Associated legal considerations around, for example, “right of first refusal.” Ironically, both the City of Toronto and housing advocates have long cited lack of transparency around such private dealings, and the inability of municipalities to ensure this more openly in property acquisitions/being allowed the same right as already afforded in Quebec. The idea major cities in one Province may be afforded something like this that another is not, seems an unlikely legal argument the government would ever win. So why not have Ontario address it head on? Give it to them. This was a contributing factor to this case, and known others, which the PPS doesn't appear to help remedy. In fact, will arguably make the already egregious development reality and presented facts related to this, that much worse. Consider the separation of Planning from Council decisions in these regards, where everyone can simply say “not our responsibility” and get away with it no matter what catastrophic harm is caused in development. Then finger point. Until they can’t. Already a major problem that the PPS needs to help nip in the bud.

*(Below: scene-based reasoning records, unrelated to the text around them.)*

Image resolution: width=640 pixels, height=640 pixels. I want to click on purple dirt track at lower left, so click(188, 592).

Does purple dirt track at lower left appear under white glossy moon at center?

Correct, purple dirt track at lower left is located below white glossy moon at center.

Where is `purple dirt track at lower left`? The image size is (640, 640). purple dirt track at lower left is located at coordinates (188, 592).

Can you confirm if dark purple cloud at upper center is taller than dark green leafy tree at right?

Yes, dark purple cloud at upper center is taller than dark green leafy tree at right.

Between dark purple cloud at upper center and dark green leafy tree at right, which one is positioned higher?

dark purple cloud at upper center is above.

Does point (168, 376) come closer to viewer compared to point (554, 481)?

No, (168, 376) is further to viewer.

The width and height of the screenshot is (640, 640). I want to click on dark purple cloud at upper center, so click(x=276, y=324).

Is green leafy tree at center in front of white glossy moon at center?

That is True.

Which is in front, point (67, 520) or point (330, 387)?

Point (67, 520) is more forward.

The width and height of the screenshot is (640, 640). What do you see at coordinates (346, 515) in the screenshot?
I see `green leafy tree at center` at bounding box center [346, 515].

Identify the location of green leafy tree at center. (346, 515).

I urge the Minister to help make certain this government comes out looking its best, by ensuring that any unresolved cases (that is, already in the pipeline whether as yet legally appealed or not) as formally recognized in anyway prior to this going forward - will be enshrined into these rules and protected according to the intent of the "revitalization mandate.” Recognizing the existing disparity in such cases and difficulty of citizens to date to defend themselves (or others). To do so with good faith consideration of associated private housing/real estate laws as intended equitable and human rights protections. Such as that which the City of Toronto has acknowledged in this cited demolition/building amendment where the applicant has unique recognized rights, in these same unusual extended claims, but as do potential others too, with stakes likely relevant to the RTA. And whereas, the issue of the Queen’s Quay sale should be reviewed in light of presented facts in this case.

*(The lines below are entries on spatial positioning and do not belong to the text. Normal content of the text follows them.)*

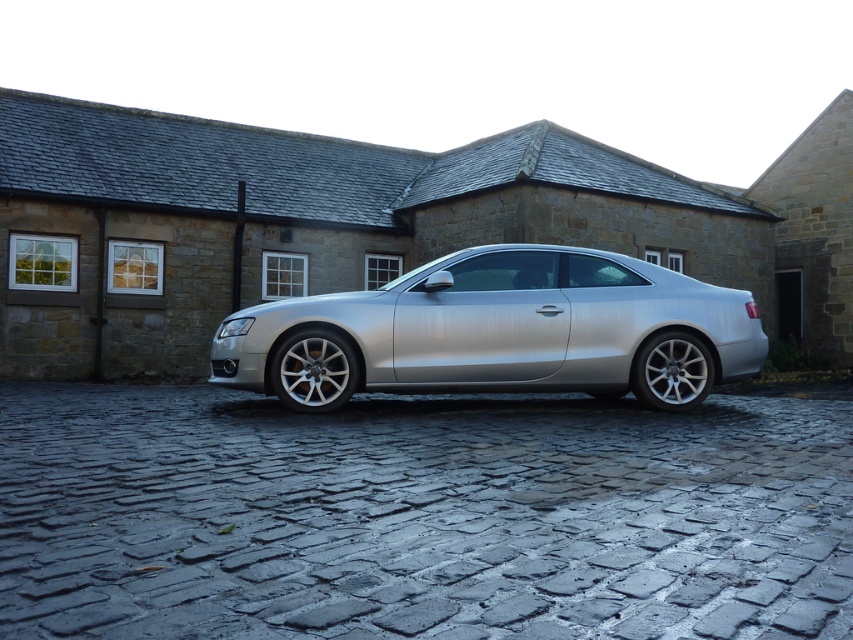
You are a delivery person trying to park a new car that is the same size as the silver metallic car at center. The parking spot is the dark gray cobblestone driveway at center. Based on the scene, will your new car fit in the parking spot?

The dark gray cobblestone driveway at center occupies less space than the silver metallic car at center, so the new car will not fit in the parking spot.

You are standing at the entrance of the stone building and want to park your car on the dark gray cobblestone driveway at center. Based on the coordinates provided, is the driveway positioned to the left or right of the building?

The dark gray cobblestone driveway at center is located at coordinates point (421, 516), which places it to the right of the building.

You are a delivery person trying to park your van in the driveway. You see the dark gray cobblestone driveway at center and the silver metallic car at center. Which object is positioned to the left of the other?

The dark gray cobblestone driveway at center is to the left of the silver metallic car at center according to the description.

However, also to ensure associated timelines are not allowed to linger for years as an obstruction of justice. Or to strong-arm citizens as potential legal appellants. Particularly where associated criminality is already preliminarily established. At the same time, to ensure that either the PPS streamlining, or bylaws like 1331 established since this case was presented, do not afford developers yet more opportunities to circumnavigate such original amendments (again, representing other cases apart from this) or the “revitalization mandate.” Committing crimes, having their hands slapped, then simply making new applications that ignore those original legally intended directives and stop lights. Or appealing to the Minister if that doesn’t work. Keeping in mind, fundamental violations of Charter rights - especially on a foreseeable mass scale - is now a far bigger potential problem for government going forward as a consequence of development already left as a “wild west” of misconduct virtually without oversight. Certainly without punitive deterrents.

Moreover, ensure that both private home (and associated business) equity and human rights interests, as outlined, are not being (further) enabled or violated by the PPS and/or likewise the power of development wrongly emboldened (more than it is already) to do whatever it wants. Furthermore, it would bode well for the Minister to formally address this case on a good will intergovernmental basis, rather than support any more misconduct that might ever be interpreted in any way as wrongfully complicit. Currently the Ford government is operating apart from any known wrongdoing cited to date in these specific regards. Stepping up to acknowledge this through the PPS, by example, would be a helpful step in keeping the provincial government in the public and courts good graces. This may be an intergovernmental problem, but currently Ontario has an opening to redeem itself from overlapping issues already tied to misconduct in the Greenbelt scandal, as this case also involves former Mayor John Tory and his Aide, Steevan Sritharan (now employed by the Province), along with Mr. Diamond as Chair given wince-worthy cited conflicts of interest and open violations of housing (among other) rights.